Intervention de Jean-Richard Freymann lors de la formation APERTURA « Les temps de l’inconscient » qui a eu lieu le 27 janvier 2017.

Schéma Les temps de l'inconscient

Introduction

Le temps de l’inconscient et les temps de la psychanalyse sont des questions extrêmement difficiles. J’ai repris l’ensemble de mes notes et j’ai retrouvé un schéma sur lequel j’avais, à l’époque, essayé de figurer les différents temps que Lacan proposait sous forme de triptyque : l’instant du regard, le temps pour comprendre et le moment de conclure.

Le temps du regard a à voir, non pas seulement avec le temps de la fin des préliminaires, mais avec la question de la séduction.

Le temps pour comprendre, c’est le temps de l’analyse du transfert, c’est la mise en place des différentes formes de transfert.

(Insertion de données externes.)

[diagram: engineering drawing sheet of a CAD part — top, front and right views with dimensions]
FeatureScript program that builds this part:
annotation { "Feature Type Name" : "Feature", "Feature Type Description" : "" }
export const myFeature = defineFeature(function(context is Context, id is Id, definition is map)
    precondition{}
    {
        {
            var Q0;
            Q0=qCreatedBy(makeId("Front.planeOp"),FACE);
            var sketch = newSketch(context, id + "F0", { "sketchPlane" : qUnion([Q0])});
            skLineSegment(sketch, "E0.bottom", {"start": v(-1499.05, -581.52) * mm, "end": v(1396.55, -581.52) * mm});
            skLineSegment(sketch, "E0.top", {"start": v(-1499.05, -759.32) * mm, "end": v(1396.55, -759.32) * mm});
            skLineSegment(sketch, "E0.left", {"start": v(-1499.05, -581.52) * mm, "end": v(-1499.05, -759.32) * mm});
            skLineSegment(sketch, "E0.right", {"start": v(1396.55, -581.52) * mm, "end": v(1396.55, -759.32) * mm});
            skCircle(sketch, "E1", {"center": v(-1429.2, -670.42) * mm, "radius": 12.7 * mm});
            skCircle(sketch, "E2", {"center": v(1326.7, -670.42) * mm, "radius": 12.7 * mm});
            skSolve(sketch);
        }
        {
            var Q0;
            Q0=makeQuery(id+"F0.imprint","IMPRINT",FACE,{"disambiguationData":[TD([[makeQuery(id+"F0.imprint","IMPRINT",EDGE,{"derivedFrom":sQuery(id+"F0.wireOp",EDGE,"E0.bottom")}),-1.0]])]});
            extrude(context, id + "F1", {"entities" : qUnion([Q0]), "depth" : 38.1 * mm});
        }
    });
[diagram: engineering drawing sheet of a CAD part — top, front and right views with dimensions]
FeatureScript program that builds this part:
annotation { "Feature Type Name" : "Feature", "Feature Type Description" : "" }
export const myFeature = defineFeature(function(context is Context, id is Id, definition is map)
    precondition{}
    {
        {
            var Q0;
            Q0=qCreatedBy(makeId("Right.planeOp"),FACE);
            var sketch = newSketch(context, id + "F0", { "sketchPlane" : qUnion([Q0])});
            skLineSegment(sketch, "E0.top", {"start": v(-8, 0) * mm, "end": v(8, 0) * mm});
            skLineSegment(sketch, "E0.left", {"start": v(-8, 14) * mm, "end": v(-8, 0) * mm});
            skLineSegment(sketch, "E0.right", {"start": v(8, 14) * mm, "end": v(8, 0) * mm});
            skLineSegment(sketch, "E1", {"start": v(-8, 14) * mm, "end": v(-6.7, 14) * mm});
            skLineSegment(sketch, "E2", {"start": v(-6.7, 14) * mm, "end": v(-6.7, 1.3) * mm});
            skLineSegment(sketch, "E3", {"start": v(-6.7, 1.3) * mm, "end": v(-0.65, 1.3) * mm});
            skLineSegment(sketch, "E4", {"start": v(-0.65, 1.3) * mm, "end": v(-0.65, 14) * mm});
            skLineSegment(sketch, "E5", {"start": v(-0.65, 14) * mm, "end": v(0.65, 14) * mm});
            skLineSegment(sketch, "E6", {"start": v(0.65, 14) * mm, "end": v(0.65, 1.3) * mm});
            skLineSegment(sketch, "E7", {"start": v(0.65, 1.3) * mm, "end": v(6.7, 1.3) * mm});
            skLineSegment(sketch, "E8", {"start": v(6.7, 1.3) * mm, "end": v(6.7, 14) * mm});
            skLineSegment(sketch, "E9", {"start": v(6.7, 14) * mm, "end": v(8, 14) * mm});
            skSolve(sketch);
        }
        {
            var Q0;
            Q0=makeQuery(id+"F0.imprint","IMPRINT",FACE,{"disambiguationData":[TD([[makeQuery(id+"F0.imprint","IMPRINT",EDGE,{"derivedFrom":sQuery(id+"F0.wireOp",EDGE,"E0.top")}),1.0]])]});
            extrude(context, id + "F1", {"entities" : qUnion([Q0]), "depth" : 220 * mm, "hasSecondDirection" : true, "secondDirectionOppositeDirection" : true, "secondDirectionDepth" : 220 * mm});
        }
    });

Le moment de conclure est un moment qui pose la question de scansions un peu définitives, des terminaisons d’analyse, des fins d’analyse, c’est-à-dire les effets d’après-coup mais d’après- coup par rapport à l’analyse elle-même.

J’ai figuré sur ce schéma1 un huit intérieur pour dire que nous sommes dans une structure qui, en fin d’analyse, est pratiquement « mœbienne », c’est-à-dire quelque chose qui ouvre à une nouvelle topologie par rapport à l’inconscient mais aussi par rapport au monde.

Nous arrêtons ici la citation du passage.